Cantor João Lima terá prisão preventiva cumprida após denúncias de violência doméstica; defesa promete colaboração
O cantor João Lima teve a prisão preventiva decretada pelo Plantão Judiciário do Tribunal de Justiça da Paraíba (TJPB) no último domingo (25). A decisão surge após denúncias de violência doméstica apresentadas pela médica e influenciadora Raphaella Brilhante. O mandado, assinado pelo juiz Bruno César Azevedo Isidro, aponta para risco à ordem pública e detalha episódios de agressões físicas e ameaças graves.
A Justiça também concedeu medida protetiva em favor de Raphaella Brilhante, estabelecendo restrições severas de contato e aproximação para o cantor. Conforme o processo, João Lima teria agredido a médica em 18 de janeiro, com socos, apertos na mandíbula e até mesmo amordaçamento para silenciá-la. O documento judicial relata ainda que o cantor teria entregue uma faca à vítima, ordenando que ela tirasse a própria vida.
Três dias após o incidente inicial, a decisão informa que João Lima teria procurado a residência da mãe da vítima, proferindo novas ameaças. A Justiça registrou que o cantor teria dito que iria “acabar com a vida dela, caso não reatasse o relacionamento”, e que mataria a vítima e um eventual novo companheiro. Diante desse contexto, o magistrado considerou a prisão preventiva necessária para a preservação da ordem pública.
Medida Protetiva e Apresentação Voluntária
A ordem judicial expedida proíbe João Lima de se aproximar ou manter contato com a esposa e seus familiares, estabelecendo uma distância mínima de 300 metros. A determinação também impede a frequência em locais específicos, como shoppings e academias, visando garantir a integridade da vítima.
Em nota, a defesa de João Lima expressou surpresa com a decretação da prisão preventiva. Os advogados afirmaram que o cantor cumpriu integralmente as medidas protetivas anteriormente estabelecidas e que ele se apresentará voluntariamente à Justiça nas próximas horas. “João Lima jamais desrespeitou as determinações judiciais e sempre se colocou à disposição para colaborar com a Justiça”, declarou a defesa, que reforçou a confiança no esclarecimento dos fatos.
Repúdio à Violência e Cancelamento de Show
O tio de João Lima, conhecido como Mo Lima, pronunciou-se nas redes sociais condenando veementemente a violência doméstica.
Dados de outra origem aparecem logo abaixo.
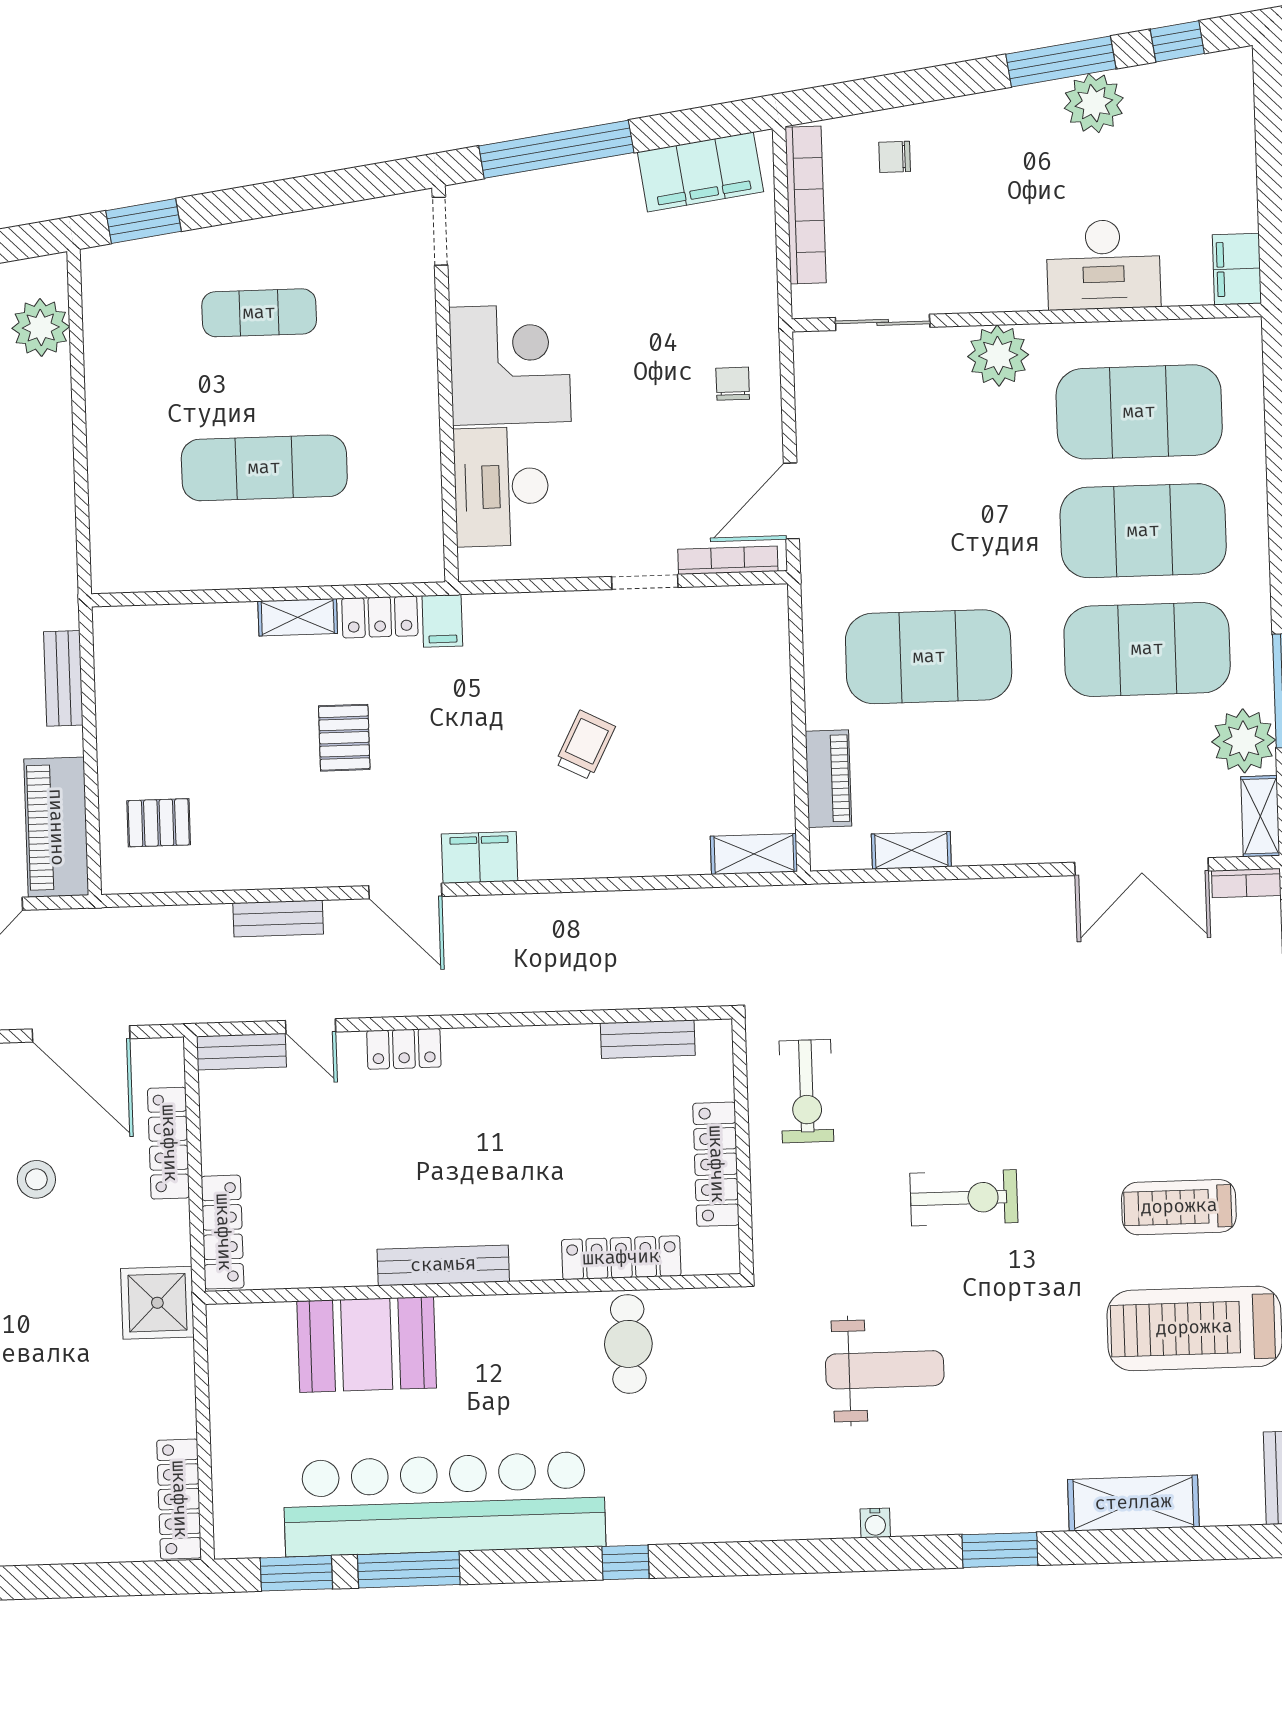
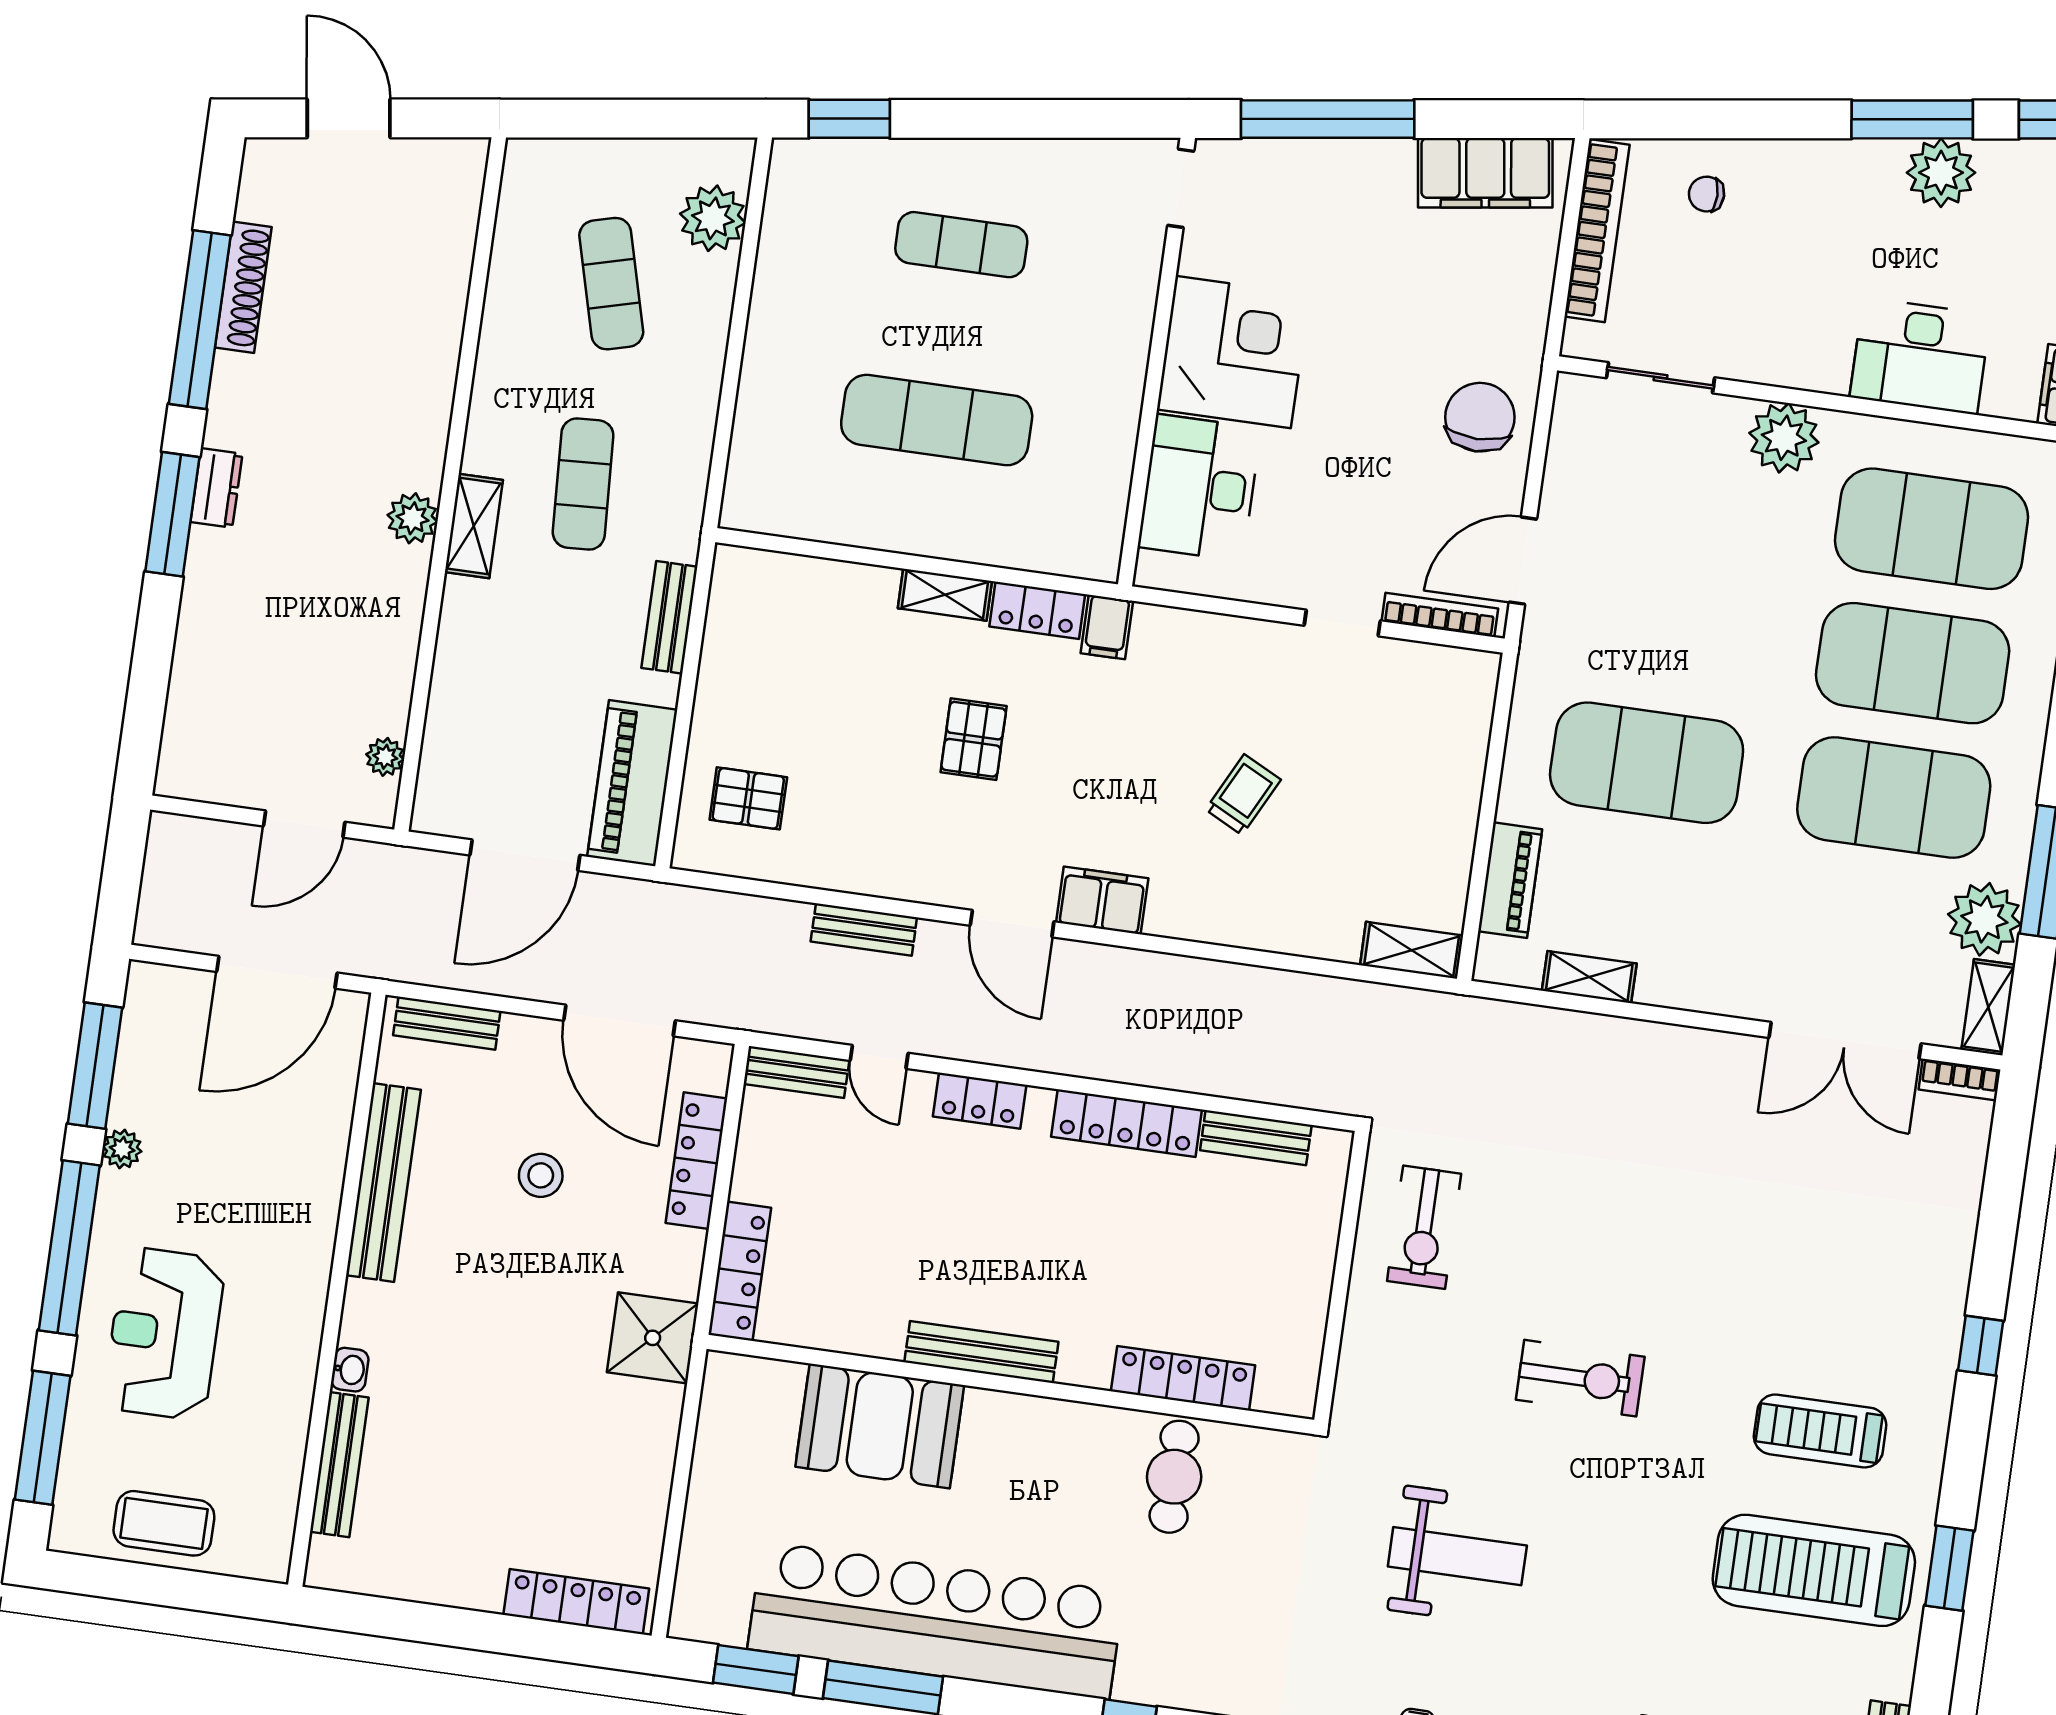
chair: (733, 384) -> (1480, 417), width x1.87, depth x1.87
locker: (716, 1164) -> (1127, 1123), moved, turned -90
locker: (179, 1499) -> (576, 1602), moved, turned 90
Ele classificou a prática como um crime grave, sem justificativas, e afirmou que “a violência doméstica é um crime hediondo que arranca a alma das vítimas”. Mo Lima também fez um apelo para que vítimas busquem ajuda e apoio institucional, incentivando o contato com a Central de Atendimento à Mulher (180).
Após a divulgação do caso, veio a público um relato atribuído a Raphaella Brilhante, descrevendo agressões recorrentes, incluindo violência física, ameaças e sufocamento, além de incentivos para que atentasse contra a própria vida. A vítima teria tentado ocultar as marcas das agressões da família e relatou episódios de ciúmes, controle e violência súbita.
Em decorrência da repercussão das denúncias, a Prefeitura de Mulungu cancelou a apresentação de João Lima que estava prevista para o último sábado, durante a festa de São Sebastião. A prefeita Daniela Ribeiro do Rêgo Canos emitiu nota oficial informando o cancelamento do contrato, com respaldo do setor jurídico do município diante da gravidade das acusações. Outros contratos do cantor também teriam sofrido cancelamentos.